_Exercise directions_
Going from the line that contains "justify-content: center ->" through the last line of the records, set down each line again exactly, both included, with pictures left out.

(Beginning of Data in this exercise)

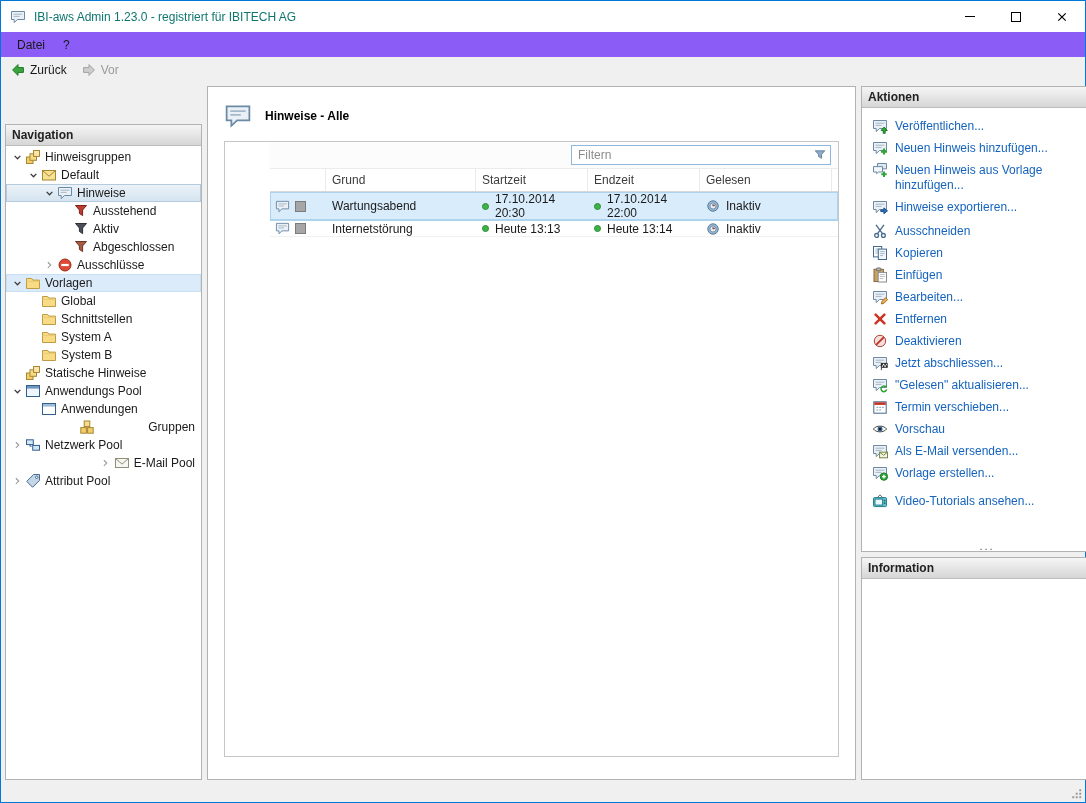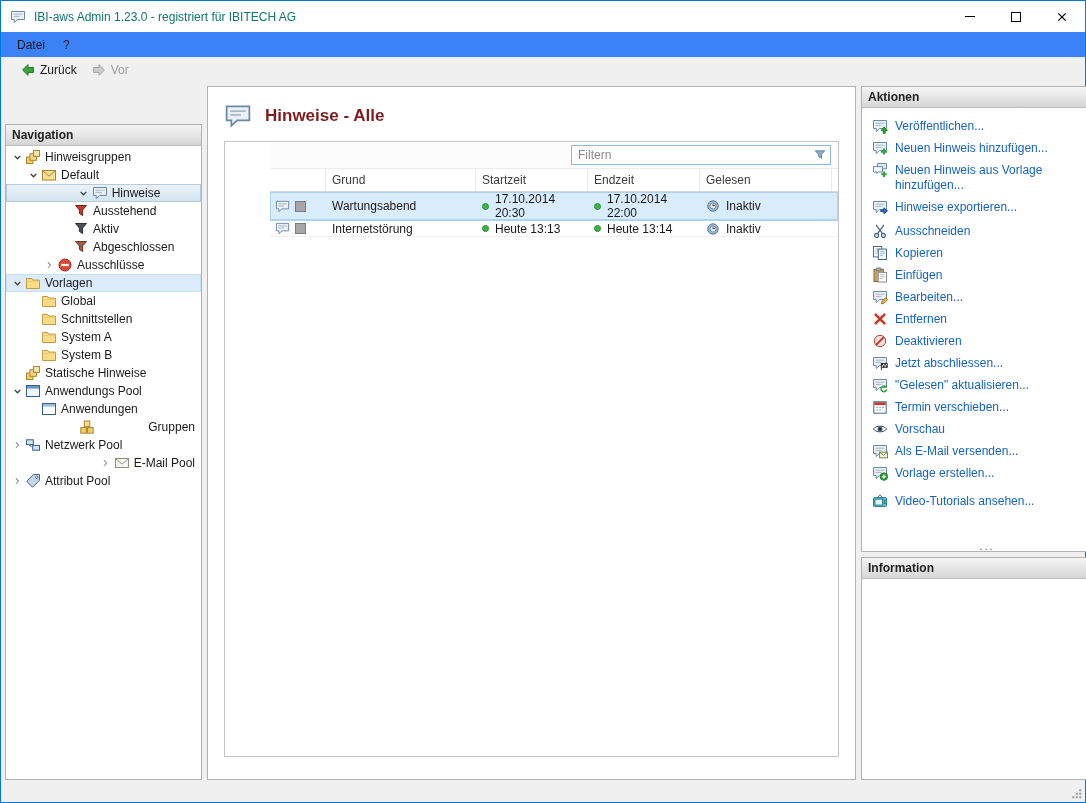"Datei" .menubar { background: #3b82f6 -> #8b5cf6 }
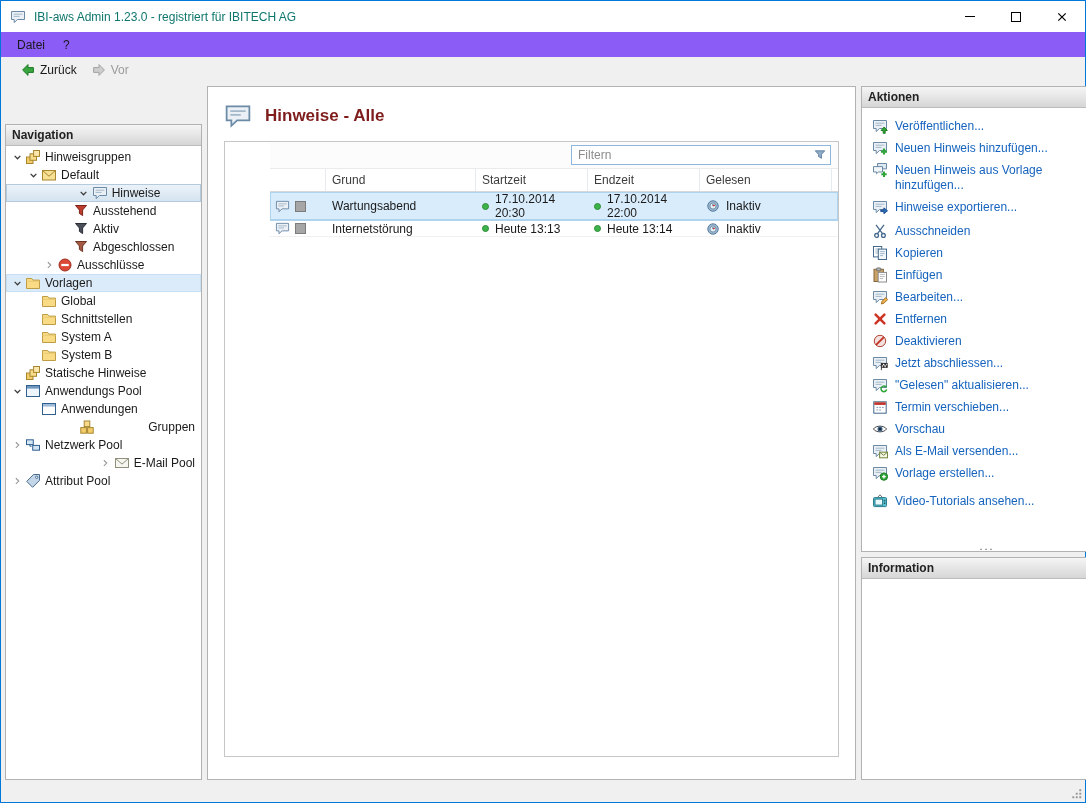"Zurück" .toolbar { padding-left: 15px -> 5px }
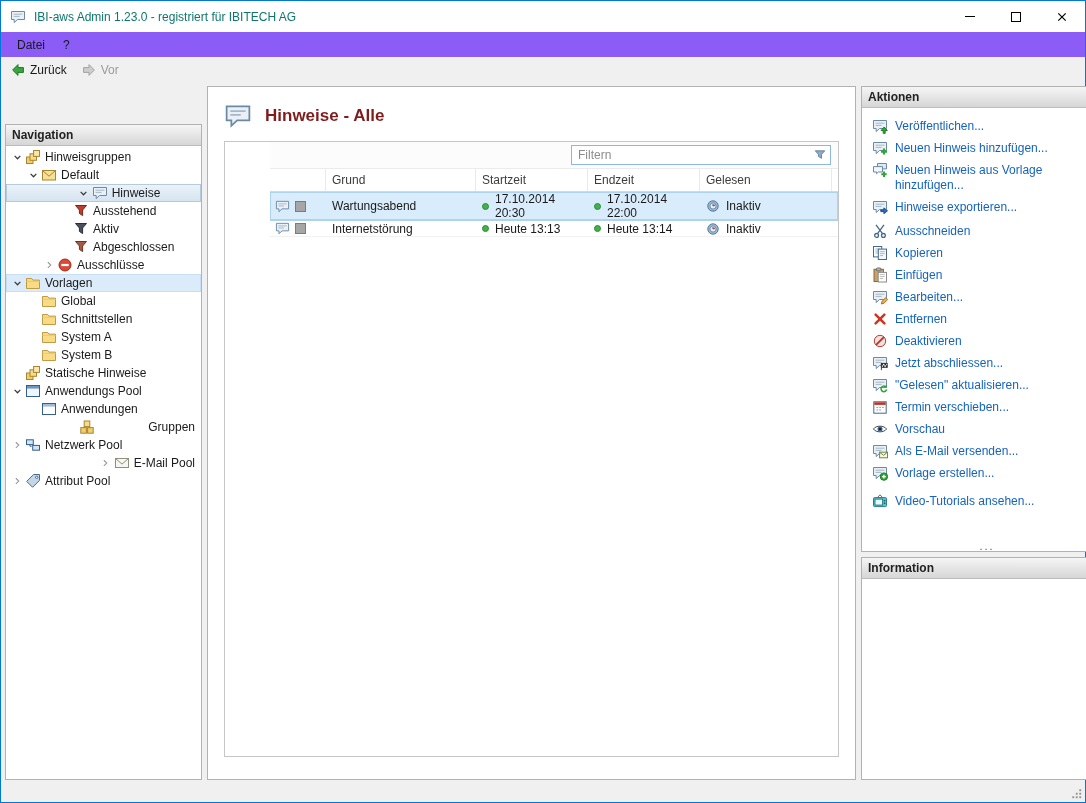"Hinweise - Alle" .page-title { color: #7f1d1d -> #000000; font-size: 17px -> 12px }
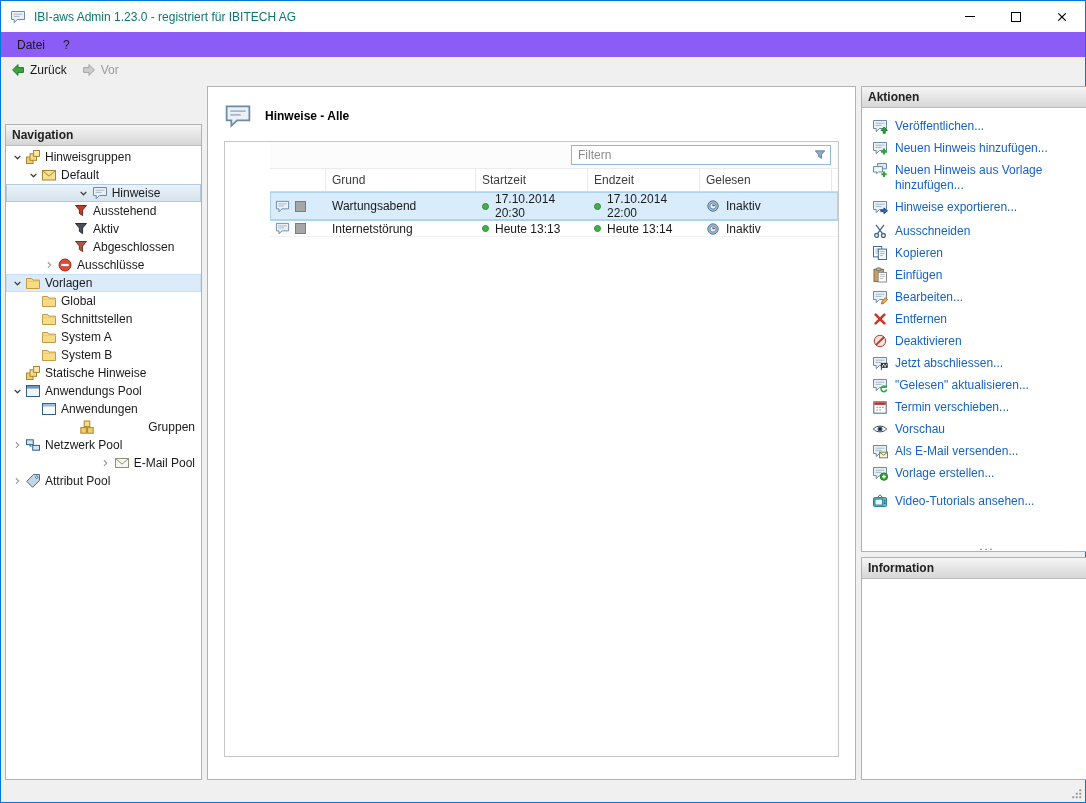"Hinweise" .tree-row.selected { justify-content: center -> none }
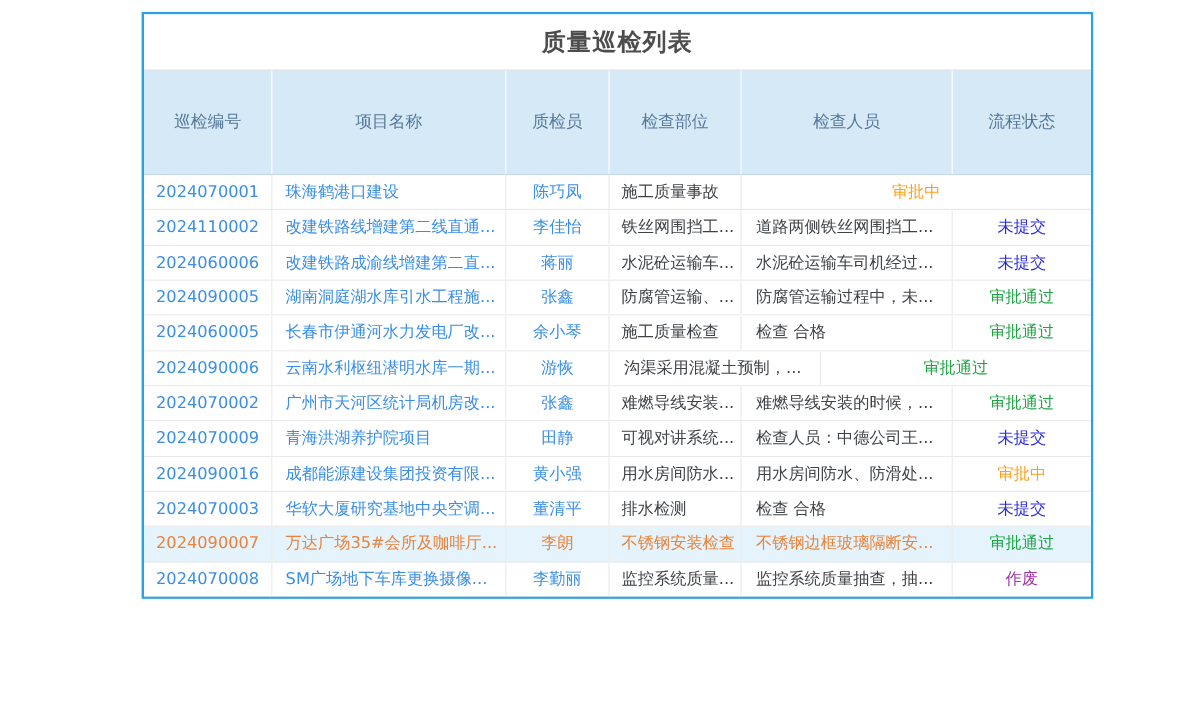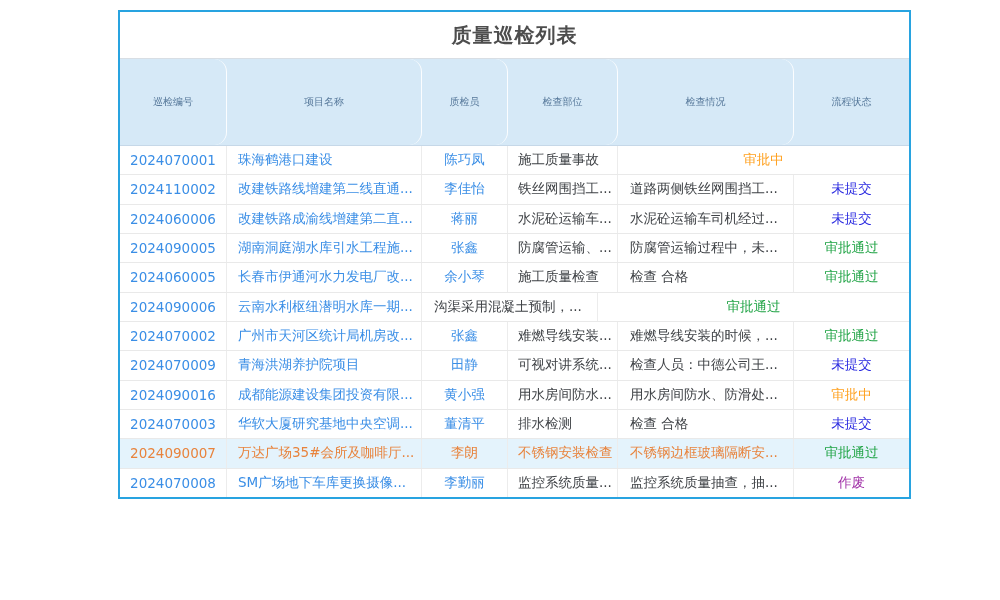"巡检编号" .grid-header .cell { border-radius: 13px -> none; font-size: 10px -> 14px }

(End of Data in this exercise)

_Exercise solution_
"Hinweise" .tree-row.selected { justify-content: center -> none }
"巡检编号" .grid-header .cell { border-radius: 13px -> none; font-size: 10px -> 14px }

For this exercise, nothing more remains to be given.